Things seemed grim when the Bills fell behind, 10-2, at the end of the third quarter. The Dolphins had just put together an 18-play, 80-yard TD drive to chew up the final 9:45 of the period. At that point, Miami led the time of possession, 31:23-13:37.
Losman and the offense had been wretched. They went three-and-out on their first four possessions of the day. Losman underthrew Lee Evans in the end zone and was intercepted on the fourth play of their fifth possession. The Bills seemed ready to wilt amid the Florida heat and the general embarrassment.
But they held together and found a way to win in the final 15 minutes. The offense, desperately needing to give the defense a breather, answered with its only TD drive of the day. Losman, who didn't complete a pass over 21 yards, kept the drive alive with a fourth-down sneak that was good by, oh, about the length of his fingernail.

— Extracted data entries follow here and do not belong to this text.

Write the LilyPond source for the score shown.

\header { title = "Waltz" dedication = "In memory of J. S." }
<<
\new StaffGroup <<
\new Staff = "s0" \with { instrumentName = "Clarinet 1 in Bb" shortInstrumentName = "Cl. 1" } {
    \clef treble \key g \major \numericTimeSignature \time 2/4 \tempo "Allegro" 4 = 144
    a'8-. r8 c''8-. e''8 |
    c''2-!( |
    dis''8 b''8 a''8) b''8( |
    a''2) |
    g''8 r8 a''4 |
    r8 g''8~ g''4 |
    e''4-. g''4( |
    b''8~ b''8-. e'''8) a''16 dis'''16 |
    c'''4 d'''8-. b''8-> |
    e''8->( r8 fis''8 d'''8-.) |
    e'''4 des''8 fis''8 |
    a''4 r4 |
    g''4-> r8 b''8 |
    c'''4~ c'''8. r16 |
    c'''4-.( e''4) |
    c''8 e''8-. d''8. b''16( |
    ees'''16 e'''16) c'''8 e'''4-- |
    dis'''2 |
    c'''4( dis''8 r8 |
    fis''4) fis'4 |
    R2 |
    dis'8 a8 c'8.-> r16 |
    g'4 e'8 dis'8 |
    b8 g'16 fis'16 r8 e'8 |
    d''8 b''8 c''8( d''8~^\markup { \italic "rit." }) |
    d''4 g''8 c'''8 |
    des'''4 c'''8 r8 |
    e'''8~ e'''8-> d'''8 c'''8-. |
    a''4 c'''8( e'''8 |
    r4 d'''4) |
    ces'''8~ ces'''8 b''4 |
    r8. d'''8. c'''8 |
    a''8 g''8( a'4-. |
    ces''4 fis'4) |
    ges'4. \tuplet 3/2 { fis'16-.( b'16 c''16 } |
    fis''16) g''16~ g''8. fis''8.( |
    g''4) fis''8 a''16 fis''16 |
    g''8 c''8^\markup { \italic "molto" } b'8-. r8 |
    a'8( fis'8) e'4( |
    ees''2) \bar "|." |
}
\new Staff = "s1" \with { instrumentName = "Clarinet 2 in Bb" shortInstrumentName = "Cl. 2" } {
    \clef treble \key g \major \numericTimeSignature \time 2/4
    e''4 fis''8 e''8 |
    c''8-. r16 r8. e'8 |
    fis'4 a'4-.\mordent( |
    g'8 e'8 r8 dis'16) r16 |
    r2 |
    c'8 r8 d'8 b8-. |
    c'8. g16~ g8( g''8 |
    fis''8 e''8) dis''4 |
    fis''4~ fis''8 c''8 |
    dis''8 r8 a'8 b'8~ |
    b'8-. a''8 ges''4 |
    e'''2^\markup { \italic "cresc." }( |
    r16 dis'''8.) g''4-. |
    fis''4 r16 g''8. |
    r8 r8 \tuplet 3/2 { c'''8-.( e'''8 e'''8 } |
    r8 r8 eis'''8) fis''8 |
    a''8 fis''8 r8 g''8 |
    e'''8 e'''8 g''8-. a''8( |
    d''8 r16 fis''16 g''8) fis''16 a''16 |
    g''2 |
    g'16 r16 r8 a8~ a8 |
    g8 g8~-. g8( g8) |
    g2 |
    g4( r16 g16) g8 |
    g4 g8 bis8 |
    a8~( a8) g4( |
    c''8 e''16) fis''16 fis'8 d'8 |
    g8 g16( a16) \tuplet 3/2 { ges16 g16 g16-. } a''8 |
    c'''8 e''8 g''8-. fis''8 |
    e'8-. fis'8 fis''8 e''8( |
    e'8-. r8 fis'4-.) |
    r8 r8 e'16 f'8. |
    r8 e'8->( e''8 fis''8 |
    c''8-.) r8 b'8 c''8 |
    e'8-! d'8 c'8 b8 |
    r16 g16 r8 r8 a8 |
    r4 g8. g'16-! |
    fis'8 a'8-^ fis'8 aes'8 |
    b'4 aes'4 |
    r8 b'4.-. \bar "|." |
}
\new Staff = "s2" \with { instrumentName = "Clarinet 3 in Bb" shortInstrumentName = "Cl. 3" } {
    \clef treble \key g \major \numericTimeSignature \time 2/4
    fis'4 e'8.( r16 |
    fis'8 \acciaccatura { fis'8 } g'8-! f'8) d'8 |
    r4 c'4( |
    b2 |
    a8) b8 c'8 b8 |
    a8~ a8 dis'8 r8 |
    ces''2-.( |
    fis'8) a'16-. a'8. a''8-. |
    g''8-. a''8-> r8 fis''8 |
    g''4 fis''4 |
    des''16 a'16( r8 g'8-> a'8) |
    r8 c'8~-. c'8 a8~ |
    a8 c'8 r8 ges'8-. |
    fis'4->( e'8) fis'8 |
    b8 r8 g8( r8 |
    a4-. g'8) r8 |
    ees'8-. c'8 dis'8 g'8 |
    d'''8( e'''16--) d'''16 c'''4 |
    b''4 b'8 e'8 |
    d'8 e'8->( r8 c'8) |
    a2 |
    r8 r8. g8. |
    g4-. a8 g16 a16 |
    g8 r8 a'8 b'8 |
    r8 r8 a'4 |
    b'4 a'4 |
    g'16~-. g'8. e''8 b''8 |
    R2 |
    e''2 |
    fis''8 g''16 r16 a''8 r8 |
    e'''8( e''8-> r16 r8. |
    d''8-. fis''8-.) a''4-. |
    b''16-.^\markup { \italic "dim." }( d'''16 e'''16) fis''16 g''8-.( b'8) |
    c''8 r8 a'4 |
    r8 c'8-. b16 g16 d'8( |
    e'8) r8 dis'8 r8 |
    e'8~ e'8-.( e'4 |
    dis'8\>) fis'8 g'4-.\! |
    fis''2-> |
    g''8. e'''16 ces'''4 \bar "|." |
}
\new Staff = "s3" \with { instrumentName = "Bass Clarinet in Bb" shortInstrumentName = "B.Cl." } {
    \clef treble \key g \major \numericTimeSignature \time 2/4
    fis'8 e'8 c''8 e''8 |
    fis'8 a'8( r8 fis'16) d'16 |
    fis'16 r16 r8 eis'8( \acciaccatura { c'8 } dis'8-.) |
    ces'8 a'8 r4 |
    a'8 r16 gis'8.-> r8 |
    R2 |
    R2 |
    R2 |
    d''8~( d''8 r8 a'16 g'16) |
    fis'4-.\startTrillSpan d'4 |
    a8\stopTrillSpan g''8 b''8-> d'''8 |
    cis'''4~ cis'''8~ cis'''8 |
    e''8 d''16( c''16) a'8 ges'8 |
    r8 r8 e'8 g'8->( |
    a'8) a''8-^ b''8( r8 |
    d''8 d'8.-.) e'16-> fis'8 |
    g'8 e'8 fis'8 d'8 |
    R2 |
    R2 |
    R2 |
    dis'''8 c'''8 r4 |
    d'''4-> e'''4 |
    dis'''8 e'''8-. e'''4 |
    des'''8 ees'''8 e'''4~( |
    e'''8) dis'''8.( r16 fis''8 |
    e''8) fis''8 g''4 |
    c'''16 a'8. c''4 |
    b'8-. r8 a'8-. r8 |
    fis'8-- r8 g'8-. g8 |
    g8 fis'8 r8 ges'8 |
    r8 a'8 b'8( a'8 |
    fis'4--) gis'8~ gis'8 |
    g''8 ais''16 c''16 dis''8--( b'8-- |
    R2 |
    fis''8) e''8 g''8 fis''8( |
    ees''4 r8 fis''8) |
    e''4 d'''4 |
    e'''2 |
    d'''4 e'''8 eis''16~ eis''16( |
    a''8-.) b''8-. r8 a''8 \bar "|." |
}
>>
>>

Marshawn Lynch willed his way to the two-point conversion. The defense, which continues to deny opponents any sort of downfield passing game, held. Roscoe Parrish took a wobbly punt back 40 yards. Losman made a couple of alert underneath throws to get the offense in position for Rian Lindell to boot the winning field goal.
Again, it wasn't an artistic success. But good teams find ways to win when they don't play their best. They don't fold in difficult circumstances. Part of learning to win is learning to expect adversity. Then, given enough experience, you also expect to rise above it. Wire says this young team is learning fast.
"In the past, you would feel that negative energy creeping in," Wire said, "that invader of the mind. Guys wouldn't rise up to the fight. After the game, I talked to Terrence [McGee] and some of the other guys. They said, 'Coy, we used to lose games like that.' "
Last week, Wire said the Bills wouldn't be looking ahead to New England. At times Sunday, it seemed that way. But the players insisted it wasn't the case. Jauron said they're not capable of dominating any opponent. They have to find ways to win the close ones. They've done it four times in a row. They're 5-4. So what if their five victims have a combined record of 9-36? They're in the playoff hunt.
"Honestly, going into this game, we thought this was going to be the toughest game of the season," Wire said. "I think we're worthy of winning close ones like this now, because of the character of this team. Guys are putting in the extra work, so in these critical situations we have guys who stand up to the challenge as opposed to withering away."
Michael Gaines, forced into a bigger role when Robert Royal went out with a concussion, made two big receptions. Losman played miserably for much of the day. This was a step back in his desperate bid to prove himself as the long-term answer at QB. But he made some big throws under pressure in the final quarter. Losman might not be a franchise quarterback, but he's a competitor who won't back down from a challenge.
Marshawn Lynch sprained his ankle powering his way to a crucial first down, just before the winning field goal. As the clock wound down, he was dancing behind the Bills' bench on his bad ankle, waving his arms, a Buffalo rookie exulting in his first win over Miami.
"The guys in this locker room love one another," said Wilson, the free safety. "This is a special group of guys -- who refuse to lose, who love to come to work, who love to prepare, and who have a great time playing this game. Even though our backs were against the wall, we were still having a great time out there. We were lifting each other through the heat, saying 'Don't worry about the last play, make the next one.' And in the end, it paid off for us."